10 de dezembro de 2011 18

Uma das mais tradicionais provas do automobilismo gaúcho, 12 Horas de Tarumã, começa à meia-noite deste sábado para domingo. Este ano, ela terá uma atração a mais. O piloto que liderar os primeiros 52 minutos ganhará o Troféu José Asmuz 52. O prêmio é uma homenagem a esse ex-piloto (que os mais jovens só conheceram como presidente do Inter), que se consagrou ao volante de uma carreteira Ford número 32.

O piloto José Azmuz. Fotos: banco de dados

Azmuz (de branco) depois de uma disputa rumo ao Litoral.

O troféu faz referência, também, ao exíguo tempo consumido, por ele, no percurso pela estrada velha (RS-30) entre Porto Alegre e Tramandaí, com média de 149 quilômetros por hora, numa prova de 1961, cinquenta anos atrás.
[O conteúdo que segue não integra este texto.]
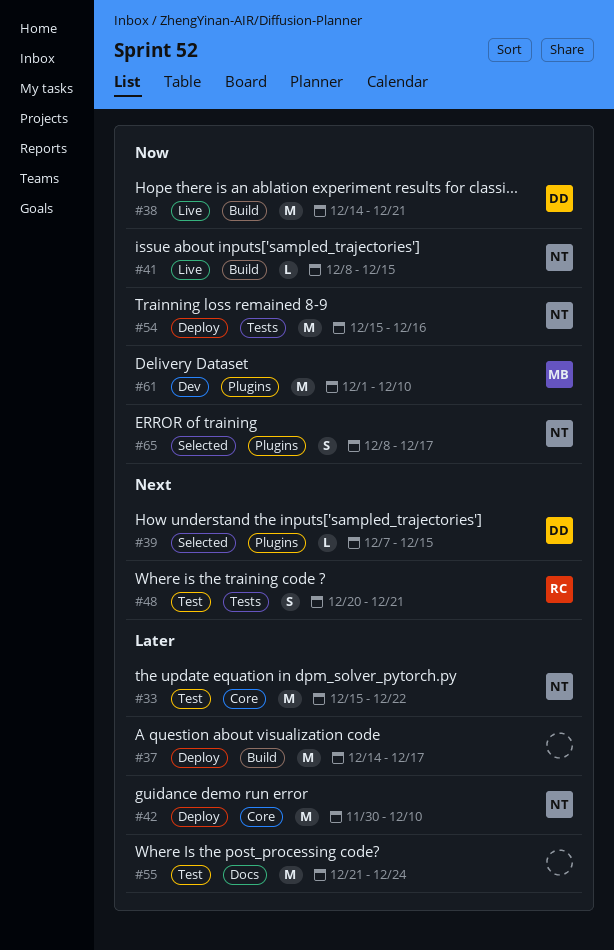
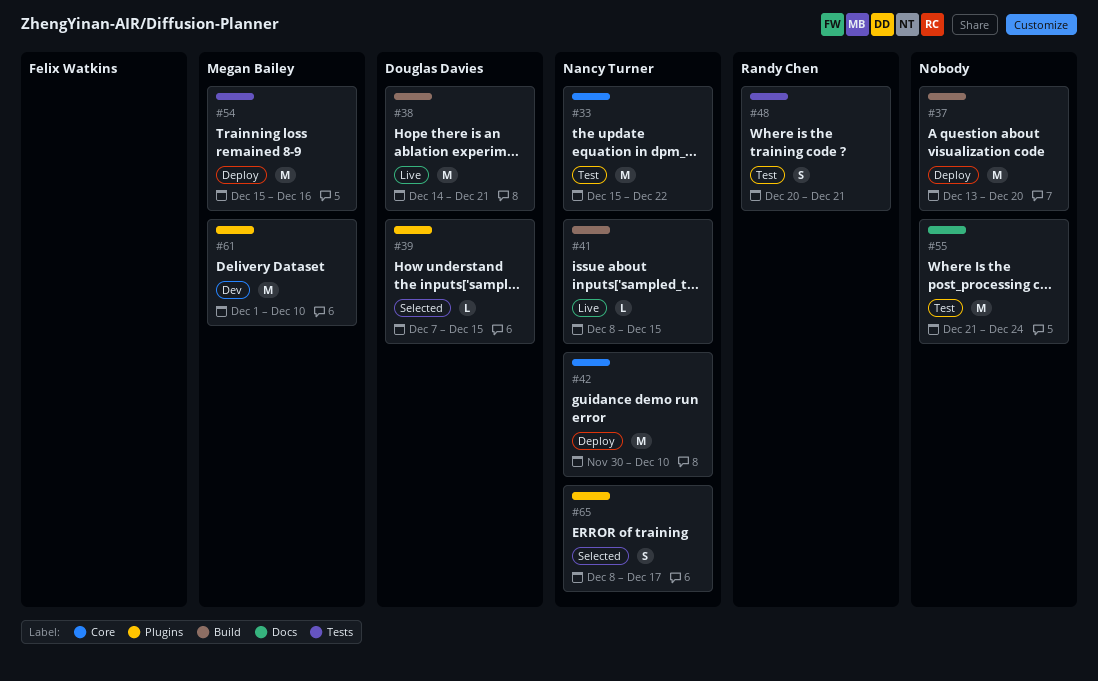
#37, start: Dec 14 -> Dec 13
#37, due: Dec 17 -> Dec 20
#54, owner: Nancy Turner -> Megan Bailey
A longa competição (noite-dia), originalmente, era chamada de 12 Horas de Porto Alegre, e era disputada no circuito de rua Cavalhada-Vila Nova. Lá foram realizadas três edições, em 1962, 1963 e 1968. A última delas foi vencida pelo Fusca número 7, pilotado pelo jovem paulista Emerson Fittipaldi (em parceria com seu irmão Wilson), sob uma insistente chuva que aumentava o risco para pilotos e assistentes.


Um acidente, envolvendo um outro Fusca, deixou um saldo de três mortos e encerrou definitivamente a era das competições nas ruas. Por aqui, os motores só voltariam a roncar em 1970, com a inauguração do Autódromo de Tarumã.